02. Program Structure
Term 2 Program Structure
Term 2 is divided into three parts. You'll begin with topics in deep learning, and then move into reinforcement learning. Then, the term will culminate in a capstone project of your choosing, that applies the machine learning techniques and algorithms you have learned.
Deep Learning
You've learned what a neural network is in the Supervised Learning section of Term 1. In this first section of Term 2, we'll go even deeper, and study convolutional neural networks, and their applications in image recognition. Other cutting-edge techniques such as transfer learning will be studied, so you'll be at the forefront of the technology!
Reinforcement Learning
Some actions, such as teaching a robot how to walk, or how to play chess, require much more than a supervised or unsupervised learning algorithm. They require the agent to interact with an environment repeatedly and learn from its experiences. This is what reinforcement learning is about. In this section you'll learn how to implement different reinforcement learning algorithms, and apply them to a variety of tasks such as navigating a cab in an environment, or playing atari games.

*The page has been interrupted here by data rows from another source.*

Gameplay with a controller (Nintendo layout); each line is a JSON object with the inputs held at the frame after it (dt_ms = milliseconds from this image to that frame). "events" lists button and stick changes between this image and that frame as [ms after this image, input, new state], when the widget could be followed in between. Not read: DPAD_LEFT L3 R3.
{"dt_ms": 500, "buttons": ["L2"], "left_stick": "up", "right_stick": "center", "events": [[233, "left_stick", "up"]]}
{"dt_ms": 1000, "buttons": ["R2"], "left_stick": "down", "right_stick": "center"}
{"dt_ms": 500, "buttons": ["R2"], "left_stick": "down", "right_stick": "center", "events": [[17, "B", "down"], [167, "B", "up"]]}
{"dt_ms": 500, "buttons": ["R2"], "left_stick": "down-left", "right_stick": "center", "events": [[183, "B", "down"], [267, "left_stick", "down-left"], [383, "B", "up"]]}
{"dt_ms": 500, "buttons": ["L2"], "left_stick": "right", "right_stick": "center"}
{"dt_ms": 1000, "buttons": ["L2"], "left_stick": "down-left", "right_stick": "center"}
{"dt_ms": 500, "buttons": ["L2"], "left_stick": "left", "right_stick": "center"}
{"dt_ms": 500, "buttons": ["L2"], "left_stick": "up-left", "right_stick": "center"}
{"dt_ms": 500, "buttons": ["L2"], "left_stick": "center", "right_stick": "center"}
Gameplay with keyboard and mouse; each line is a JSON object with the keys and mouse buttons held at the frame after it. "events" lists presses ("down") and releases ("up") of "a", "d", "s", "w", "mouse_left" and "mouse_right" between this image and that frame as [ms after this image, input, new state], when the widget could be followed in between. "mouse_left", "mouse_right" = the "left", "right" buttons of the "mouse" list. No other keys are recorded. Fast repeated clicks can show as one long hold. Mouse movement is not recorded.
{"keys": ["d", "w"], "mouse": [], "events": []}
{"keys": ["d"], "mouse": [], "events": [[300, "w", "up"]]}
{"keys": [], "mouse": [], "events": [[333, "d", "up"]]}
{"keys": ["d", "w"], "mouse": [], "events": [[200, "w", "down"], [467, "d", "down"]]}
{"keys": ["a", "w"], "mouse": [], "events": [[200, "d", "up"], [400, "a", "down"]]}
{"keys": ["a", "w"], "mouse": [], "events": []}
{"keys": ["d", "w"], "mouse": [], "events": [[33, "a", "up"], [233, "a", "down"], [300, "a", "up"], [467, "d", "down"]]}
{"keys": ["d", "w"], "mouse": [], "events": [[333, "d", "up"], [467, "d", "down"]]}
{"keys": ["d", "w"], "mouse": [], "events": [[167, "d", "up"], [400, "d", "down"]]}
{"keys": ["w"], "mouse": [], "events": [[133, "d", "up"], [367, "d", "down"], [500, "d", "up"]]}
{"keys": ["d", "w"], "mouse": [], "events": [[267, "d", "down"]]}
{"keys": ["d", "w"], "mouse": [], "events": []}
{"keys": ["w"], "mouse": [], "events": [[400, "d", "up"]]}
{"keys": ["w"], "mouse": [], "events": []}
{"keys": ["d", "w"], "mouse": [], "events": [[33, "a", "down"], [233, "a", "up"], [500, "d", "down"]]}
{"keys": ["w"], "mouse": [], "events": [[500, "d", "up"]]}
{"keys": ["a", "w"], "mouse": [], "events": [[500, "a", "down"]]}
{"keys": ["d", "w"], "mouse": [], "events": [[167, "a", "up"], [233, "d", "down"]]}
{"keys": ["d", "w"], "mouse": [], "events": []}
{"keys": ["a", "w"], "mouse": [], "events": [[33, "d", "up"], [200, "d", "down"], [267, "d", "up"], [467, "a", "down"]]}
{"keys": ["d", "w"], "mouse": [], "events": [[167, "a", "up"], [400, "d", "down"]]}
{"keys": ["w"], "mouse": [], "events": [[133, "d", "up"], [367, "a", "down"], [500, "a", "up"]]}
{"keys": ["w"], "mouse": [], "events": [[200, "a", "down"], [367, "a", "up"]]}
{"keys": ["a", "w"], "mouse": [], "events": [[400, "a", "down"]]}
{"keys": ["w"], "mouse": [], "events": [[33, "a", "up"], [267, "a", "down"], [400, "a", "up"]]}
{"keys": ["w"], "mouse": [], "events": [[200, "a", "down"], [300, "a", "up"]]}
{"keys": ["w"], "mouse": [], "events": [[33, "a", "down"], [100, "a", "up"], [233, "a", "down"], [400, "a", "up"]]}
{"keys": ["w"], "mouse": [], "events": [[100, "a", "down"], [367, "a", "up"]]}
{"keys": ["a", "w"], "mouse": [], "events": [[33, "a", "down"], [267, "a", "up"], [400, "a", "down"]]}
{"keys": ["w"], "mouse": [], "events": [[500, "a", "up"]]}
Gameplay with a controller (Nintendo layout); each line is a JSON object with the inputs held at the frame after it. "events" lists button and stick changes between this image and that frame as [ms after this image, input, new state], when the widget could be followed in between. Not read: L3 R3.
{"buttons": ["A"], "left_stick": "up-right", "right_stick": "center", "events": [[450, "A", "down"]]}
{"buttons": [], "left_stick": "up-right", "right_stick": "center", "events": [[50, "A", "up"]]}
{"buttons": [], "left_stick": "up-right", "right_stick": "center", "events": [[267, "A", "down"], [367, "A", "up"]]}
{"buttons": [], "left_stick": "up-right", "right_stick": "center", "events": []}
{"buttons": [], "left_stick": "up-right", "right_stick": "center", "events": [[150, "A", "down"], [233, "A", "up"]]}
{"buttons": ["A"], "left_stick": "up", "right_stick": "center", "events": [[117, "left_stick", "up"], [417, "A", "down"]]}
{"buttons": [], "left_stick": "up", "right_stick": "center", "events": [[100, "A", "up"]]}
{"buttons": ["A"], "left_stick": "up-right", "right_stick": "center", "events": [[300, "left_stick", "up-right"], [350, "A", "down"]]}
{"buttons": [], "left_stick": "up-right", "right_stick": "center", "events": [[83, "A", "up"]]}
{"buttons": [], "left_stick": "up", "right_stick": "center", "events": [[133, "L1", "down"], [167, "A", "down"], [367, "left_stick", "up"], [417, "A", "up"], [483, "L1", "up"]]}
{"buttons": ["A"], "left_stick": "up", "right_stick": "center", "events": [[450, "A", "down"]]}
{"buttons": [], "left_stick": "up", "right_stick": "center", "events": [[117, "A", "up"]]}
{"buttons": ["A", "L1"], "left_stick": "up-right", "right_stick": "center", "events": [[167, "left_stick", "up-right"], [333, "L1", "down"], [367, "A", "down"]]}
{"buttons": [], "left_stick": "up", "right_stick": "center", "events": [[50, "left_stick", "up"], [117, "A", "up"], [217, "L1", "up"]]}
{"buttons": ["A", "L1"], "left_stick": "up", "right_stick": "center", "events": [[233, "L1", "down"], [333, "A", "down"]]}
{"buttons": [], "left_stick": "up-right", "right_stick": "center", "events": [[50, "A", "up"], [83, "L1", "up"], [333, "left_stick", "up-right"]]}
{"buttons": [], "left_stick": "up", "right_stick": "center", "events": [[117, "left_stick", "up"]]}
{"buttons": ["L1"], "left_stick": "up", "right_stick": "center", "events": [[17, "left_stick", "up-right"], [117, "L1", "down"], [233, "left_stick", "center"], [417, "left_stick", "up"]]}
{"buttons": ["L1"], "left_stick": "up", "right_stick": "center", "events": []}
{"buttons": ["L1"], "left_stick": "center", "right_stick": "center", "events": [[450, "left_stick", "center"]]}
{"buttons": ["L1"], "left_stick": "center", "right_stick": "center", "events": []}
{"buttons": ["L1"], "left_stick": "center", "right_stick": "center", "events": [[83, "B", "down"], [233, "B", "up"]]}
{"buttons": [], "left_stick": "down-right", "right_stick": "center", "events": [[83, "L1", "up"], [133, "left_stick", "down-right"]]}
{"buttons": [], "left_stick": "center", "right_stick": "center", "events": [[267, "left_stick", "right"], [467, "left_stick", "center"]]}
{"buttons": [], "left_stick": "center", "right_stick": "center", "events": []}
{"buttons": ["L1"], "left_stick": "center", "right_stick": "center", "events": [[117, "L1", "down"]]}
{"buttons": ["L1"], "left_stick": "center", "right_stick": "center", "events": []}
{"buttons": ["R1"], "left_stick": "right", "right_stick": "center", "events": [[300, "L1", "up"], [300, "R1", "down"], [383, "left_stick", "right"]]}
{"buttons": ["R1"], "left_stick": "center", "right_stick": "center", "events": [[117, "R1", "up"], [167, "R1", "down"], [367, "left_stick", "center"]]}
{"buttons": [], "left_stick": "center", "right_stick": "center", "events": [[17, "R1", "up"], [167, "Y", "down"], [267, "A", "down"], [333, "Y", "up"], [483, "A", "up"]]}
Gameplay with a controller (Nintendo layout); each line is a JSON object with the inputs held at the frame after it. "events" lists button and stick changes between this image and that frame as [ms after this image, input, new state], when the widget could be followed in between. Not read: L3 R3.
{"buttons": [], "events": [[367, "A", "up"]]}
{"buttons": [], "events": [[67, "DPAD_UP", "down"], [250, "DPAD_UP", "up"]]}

Then we'll go into the cutting edge algorithms like deep Q-networks or policy gradients, to learn much more complex tasks such as controlling a quadcopter in the air.
Capstone Project
This section has two phases. The first is the Capstone Proposal, during which you will draft a proposal outlining the domain of the problem you would like to solve, and your approach. This is followed by the Capstone Project: here, you will leverage your newly-learned skills to solve the problem—as outlined in your proposal—by applying machine learning algorithms and techniques.